Table 2 demonstrates that, for the full sample, the positive impact of digital finance on renewable energy remains consistent across all four model specifications. However, in Tables 3 and 4, which pertain to urban and rural areas respectively, the initial two models (FE and RE) indicated a negative effect. After addressing autocorrelation and heteroscedasticity issues, a positive effect of digital finance on renewable energy usage was observed. Consequently, according to the superior model results, it is evident that digital finance has become a significant element of the Indian economy, especially in promoting renewable energy projects. The positive influence of digital finance on renewable energy in these three sample areas can be attributed to the pioneering roles played by both the central and various state governments over the years.

The results of the three control variables, in addition to the main variable (digital finance), produce consistent outcomes across the three regression models. The first control variable (total capital receipt) is found to have a positive and significant impact on renewable energy across the three regression models. Total capital receipts, through various forms including loans, disinvestment proceeds, grants, and asset sales, contribute to promoting renewable energy. The second control variable (literacy) yields unexpected results across the three models (see Tables 2, 3, and 4). Across the four model specifications in these three regression models, literacy consistently shows negative results. This could be due to the unavailability of secondary or tertiary level education data, leading to basic literacy being used as a proxy for human capital. Lastly, the third control variable (PCSGDP) shows a positive effect across the three regression models.

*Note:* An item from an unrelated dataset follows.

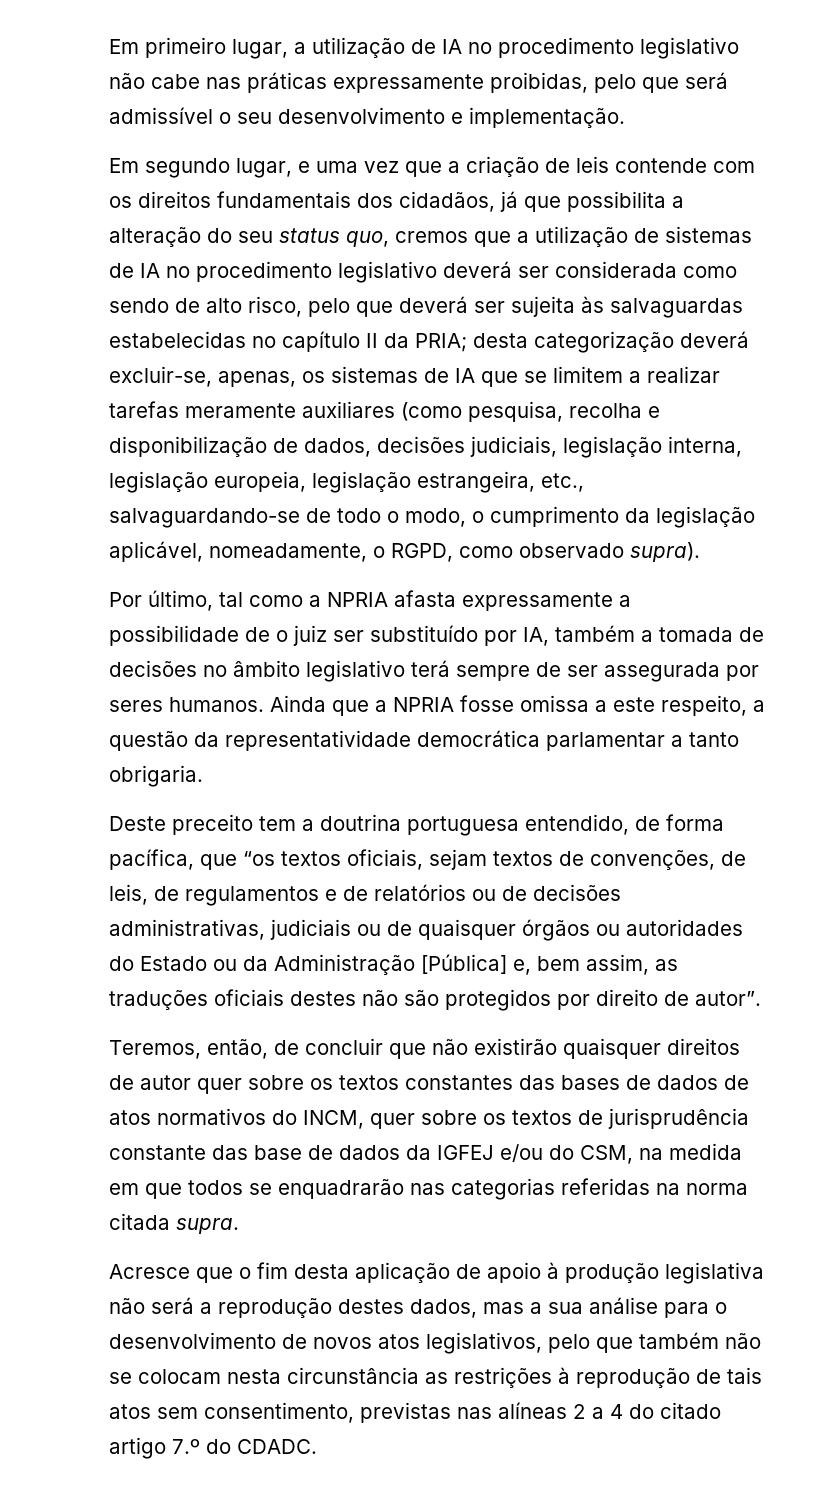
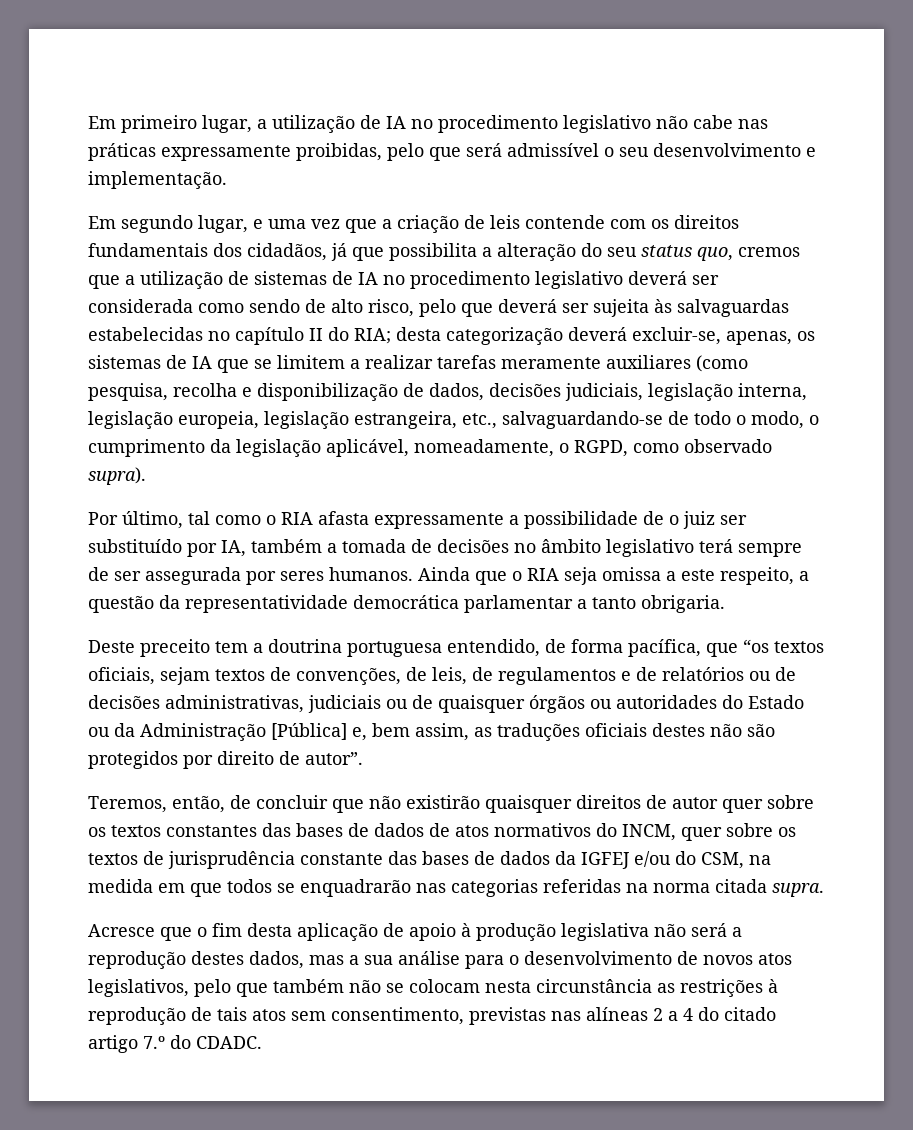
[384,333,467,352] da PRIA; -> [328,327,391,344] do RIA;
[309,592,388,607] a NPRIA -> [266,512,313,525] o RIA
[375,695,514,712] a NPRIA fosse -> [512,567,597,585] o RIA seja
[254,1145,302,1160] base -> [422,851,469,865] bases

This indicates that as incomes rise, individuals’ acceptance of renewable energy sources increases. The findings on PCSGDP align with expectations, as the relationship between rising income and the usage of renewable energy is straightforward. As individual income increases, the capacity to afford renewable energy also increases.

IV. Conclusion

This study aims to empirically examine the impact of digital finance on renewable energy usage in 12 selected Indian states. In addition to the overall state-level analysis, the study also investigates this objective within urban and rural contexts. The empirical findings indicate that digital finance contributes to the increase in renewable energy usage across the sample states and in both urban and rural areas. The study shows that in all three regression models (full sample, urban, and rural areas), digital finance is associated with renewable energy usage. Moreover, the results for the control variables demonstrate that total capital receipt and per capita state GDP positively influence renewable energy usage, while the basic literacy rate negatively affects it among the selected Indian states.

Based on these empirical results, the study suggests that to promote renewable energy and achieve net-zero carbon emissions in the future, Indian states should address the existing digital divide. By tackling these challenges, India can use digital finance to meet its renewable energy targets and build a sustainable and inclusive energy future.